Another of the Animals' songs which is immediately recognisable from the intro is 'Please Don't Let Me Be Misunderstood'. As this CD is a compilation of the original recordings, I can't help but feel that this excellent song would really benefit from a little bit of present day recording magic which could perhaps take away some of the clunkiness and give it a bit more polish. It's a great song nevertheless.
'It's My Life' is one of those songs which has not stood the test of time very well. To modern ears it sounds very clunky and amateurish but, again, that raw quality especially from Eric Burdon's vocals is really what gave this band its distinction.
Despite its rather cheesy title, 'Club A Go Go' is a fun rock 'n' roll number, more up tempo than most on the album which benefits from the Jerry Lee Lewis style piano playing. The piano playing is great, as are Eric Burdon's vocals, the guitars not so much coming across as very pedestrian to say the least.
The album closes with 'I'm Crying' which bears the typical Animals sound garnered largely from the distinctive electric organ accompaniment. This is one of only a couple of fast tempo rock tracks on the album and again the quality is uneven because of the lack of musical talents of some members of the band.
Overall, this album is a great trip down memory lane for Babyboomers but it seems to have missed out some of their canon in favour of less well known songs. I would have liked to have seen their version of 'Paint It Black' included at the very least.
The album certainly highlights the disparity in musical talent between the likes of Eric Burdon, Chas Chandler, the bassist, Alan Price, and his replacements, pitted against the other various guitarists who frequently come across as decidedly amateurish.

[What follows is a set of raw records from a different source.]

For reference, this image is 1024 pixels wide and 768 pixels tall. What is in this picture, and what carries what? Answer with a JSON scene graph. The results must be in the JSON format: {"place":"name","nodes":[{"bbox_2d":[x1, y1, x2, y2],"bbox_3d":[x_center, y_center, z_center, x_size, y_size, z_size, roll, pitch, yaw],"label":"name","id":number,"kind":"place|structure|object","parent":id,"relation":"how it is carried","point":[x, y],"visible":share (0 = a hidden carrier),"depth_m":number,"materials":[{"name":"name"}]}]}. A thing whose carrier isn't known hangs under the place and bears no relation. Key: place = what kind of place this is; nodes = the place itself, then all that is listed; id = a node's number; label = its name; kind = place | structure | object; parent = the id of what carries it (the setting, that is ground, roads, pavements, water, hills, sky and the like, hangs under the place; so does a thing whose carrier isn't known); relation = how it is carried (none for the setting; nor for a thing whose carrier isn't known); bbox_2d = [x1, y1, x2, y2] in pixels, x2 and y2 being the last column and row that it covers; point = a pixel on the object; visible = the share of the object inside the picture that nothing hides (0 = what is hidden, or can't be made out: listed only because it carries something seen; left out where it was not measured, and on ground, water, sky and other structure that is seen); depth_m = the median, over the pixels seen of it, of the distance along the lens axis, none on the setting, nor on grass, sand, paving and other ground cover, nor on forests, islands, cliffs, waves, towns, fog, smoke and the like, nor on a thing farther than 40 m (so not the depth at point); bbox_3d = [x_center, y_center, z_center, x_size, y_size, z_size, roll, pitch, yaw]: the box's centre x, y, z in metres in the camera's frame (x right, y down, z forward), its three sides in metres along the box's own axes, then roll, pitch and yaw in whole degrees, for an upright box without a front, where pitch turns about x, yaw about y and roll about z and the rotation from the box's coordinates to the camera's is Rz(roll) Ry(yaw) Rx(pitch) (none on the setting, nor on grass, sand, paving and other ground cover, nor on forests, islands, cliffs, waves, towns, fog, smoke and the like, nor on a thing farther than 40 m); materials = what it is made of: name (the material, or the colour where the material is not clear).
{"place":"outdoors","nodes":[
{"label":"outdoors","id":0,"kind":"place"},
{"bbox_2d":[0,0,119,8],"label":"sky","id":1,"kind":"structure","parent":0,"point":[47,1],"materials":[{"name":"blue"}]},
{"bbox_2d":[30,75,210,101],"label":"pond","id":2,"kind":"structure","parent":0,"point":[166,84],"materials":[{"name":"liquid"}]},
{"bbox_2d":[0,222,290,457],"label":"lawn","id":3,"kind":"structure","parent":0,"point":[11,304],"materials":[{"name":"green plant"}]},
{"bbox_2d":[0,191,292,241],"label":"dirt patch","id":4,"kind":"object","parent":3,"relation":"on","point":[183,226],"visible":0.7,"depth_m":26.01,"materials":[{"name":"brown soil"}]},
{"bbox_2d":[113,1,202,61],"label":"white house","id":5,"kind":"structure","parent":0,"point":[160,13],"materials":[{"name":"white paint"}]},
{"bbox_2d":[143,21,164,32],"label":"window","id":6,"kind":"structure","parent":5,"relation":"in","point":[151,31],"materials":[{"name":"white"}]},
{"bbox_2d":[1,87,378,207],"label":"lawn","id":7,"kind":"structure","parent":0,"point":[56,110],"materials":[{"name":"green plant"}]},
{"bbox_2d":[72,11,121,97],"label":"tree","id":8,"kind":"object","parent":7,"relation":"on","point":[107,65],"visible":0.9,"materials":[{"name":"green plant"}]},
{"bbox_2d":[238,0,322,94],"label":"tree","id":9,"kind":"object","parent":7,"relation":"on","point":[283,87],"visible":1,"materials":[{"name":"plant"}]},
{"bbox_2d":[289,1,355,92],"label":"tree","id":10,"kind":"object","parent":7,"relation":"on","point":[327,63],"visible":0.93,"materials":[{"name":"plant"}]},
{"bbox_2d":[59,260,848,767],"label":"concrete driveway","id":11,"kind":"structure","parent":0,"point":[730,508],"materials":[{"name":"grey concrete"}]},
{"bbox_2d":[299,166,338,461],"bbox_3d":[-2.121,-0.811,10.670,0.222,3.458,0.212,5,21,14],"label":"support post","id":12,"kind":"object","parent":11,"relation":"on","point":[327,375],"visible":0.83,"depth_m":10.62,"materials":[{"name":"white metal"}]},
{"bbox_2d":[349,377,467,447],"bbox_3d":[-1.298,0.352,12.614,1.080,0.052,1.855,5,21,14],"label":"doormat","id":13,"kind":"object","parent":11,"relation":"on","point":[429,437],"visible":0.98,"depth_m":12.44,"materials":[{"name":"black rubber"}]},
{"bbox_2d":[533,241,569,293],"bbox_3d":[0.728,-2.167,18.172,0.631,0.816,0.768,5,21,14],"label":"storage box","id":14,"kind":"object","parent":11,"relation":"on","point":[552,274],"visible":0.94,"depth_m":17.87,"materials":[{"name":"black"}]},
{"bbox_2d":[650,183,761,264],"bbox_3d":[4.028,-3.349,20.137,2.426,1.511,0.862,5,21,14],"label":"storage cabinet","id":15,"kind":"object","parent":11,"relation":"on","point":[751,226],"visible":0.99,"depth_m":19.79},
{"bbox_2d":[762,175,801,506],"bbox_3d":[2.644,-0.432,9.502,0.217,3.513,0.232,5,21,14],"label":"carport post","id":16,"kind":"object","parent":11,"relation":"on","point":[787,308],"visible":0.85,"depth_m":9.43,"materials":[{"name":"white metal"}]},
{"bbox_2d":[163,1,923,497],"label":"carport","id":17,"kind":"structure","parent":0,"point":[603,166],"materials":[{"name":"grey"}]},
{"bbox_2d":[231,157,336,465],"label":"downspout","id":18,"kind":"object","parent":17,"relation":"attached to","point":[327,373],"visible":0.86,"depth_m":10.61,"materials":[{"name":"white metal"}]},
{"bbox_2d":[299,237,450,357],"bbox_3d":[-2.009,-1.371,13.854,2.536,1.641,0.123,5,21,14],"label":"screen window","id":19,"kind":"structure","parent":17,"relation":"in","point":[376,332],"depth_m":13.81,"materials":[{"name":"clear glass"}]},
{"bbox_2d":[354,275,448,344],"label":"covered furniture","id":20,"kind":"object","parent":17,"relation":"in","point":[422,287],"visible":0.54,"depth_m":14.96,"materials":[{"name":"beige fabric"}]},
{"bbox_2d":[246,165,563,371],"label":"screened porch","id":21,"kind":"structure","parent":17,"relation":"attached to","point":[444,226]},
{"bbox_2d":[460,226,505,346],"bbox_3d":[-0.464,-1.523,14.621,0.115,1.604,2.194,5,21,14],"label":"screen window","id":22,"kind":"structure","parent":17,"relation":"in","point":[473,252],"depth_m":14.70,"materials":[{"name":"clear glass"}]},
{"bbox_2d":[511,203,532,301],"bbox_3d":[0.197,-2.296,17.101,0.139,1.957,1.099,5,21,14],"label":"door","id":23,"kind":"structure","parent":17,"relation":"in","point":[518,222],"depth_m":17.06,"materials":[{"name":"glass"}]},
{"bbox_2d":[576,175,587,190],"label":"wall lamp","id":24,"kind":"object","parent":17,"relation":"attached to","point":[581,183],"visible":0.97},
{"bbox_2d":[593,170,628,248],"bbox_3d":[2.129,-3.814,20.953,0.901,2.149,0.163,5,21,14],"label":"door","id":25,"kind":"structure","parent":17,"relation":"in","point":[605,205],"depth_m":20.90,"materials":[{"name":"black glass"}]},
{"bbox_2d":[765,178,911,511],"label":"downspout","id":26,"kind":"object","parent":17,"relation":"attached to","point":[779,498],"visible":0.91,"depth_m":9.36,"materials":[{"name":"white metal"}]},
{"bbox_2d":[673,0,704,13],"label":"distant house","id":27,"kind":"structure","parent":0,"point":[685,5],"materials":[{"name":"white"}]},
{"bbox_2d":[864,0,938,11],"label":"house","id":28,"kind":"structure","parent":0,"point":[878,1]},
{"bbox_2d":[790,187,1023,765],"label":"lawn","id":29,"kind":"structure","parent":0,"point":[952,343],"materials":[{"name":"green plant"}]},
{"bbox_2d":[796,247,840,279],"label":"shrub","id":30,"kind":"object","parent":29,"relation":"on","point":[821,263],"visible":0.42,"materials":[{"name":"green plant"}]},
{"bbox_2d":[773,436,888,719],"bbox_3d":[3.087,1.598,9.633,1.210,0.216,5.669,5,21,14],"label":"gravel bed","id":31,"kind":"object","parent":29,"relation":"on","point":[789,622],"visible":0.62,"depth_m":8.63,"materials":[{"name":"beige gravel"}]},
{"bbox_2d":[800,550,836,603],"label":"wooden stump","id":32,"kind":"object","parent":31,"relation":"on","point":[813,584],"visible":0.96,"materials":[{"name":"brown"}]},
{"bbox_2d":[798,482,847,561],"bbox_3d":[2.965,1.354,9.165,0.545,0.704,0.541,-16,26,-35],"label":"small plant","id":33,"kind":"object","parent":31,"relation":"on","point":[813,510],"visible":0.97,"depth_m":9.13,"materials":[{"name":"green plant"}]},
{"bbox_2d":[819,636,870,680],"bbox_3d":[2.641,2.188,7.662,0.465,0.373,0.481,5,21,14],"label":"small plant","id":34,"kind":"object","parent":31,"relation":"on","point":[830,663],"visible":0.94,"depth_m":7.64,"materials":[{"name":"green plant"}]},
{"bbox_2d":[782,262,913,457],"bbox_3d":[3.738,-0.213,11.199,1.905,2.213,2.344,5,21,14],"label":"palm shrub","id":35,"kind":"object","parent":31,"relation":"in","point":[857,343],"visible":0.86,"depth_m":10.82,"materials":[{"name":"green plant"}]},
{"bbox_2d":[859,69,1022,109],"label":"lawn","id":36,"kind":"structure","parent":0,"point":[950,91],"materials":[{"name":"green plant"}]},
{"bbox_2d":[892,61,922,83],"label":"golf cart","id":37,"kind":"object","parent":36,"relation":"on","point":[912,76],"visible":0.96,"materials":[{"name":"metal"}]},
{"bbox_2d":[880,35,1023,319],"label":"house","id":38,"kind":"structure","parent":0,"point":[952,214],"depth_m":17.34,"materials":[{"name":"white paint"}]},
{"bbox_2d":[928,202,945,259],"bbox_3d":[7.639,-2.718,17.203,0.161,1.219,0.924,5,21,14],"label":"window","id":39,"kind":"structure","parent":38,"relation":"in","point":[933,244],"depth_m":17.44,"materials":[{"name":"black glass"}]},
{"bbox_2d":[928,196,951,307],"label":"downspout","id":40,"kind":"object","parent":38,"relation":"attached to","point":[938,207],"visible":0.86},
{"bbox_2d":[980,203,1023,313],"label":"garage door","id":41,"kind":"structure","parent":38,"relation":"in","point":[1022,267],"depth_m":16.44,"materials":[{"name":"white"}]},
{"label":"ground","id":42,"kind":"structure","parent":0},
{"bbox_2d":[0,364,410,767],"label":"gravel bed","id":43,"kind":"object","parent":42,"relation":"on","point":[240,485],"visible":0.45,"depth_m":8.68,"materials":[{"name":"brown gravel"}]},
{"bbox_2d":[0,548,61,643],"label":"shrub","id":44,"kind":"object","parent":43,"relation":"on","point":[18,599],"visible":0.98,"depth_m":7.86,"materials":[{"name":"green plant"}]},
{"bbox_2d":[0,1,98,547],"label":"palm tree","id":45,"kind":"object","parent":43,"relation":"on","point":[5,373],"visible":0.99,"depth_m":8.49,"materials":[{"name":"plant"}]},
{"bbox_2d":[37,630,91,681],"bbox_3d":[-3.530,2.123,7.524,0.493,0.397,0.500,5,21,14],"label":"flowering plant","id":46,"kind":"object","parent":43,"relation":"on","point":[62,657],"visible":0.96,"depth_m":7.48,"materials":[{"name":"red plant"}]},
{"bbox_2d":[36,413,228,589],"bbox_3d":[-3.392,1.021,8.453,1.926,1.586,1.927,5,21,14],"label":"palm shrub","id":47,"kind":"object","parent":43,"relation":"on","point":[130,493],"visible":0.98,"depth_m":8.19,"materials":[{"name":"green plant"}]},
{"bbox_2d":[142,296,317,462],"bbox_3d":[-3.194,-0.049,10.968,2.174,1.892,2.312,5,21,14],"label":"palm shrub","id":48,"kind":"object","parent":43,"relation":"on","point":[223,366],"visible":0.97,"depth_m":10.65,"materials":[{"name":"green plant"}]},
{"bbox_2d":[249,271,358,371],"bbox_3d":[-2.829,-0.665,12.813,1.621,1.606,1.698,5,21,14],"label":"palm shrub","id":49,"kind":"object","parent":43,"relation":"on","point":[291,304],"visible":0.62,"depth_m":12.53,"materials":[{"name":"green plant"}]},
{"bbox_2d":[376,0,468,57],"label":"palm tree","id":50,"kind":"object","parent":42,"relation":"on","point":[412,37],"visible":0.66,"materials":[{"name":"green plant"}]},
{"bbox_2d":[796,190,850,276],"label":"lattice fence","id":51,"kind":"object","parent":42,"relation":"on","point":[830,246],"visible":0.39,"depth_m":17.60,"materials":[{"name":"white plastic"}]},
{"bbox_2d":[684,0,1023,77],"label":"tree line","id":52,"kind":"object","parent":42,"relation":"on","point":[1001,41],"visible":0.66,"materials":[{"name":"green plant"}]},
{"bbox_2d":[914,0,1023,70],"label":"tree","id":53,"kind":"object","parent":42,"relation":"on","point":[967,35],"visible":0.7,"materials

The Animals were one of the big groups around in the early to mid-Sixties filling the gap between the melodic Beatles and the totally rock-oriented Rolling Stones but I feel this album would have benefited from some twenty-first century technological tweaking which, although taking away from the original, could have accentuated the positive and eliminated some of those clunky guitars.
Summary: One of the best bands to come out of the Sixties.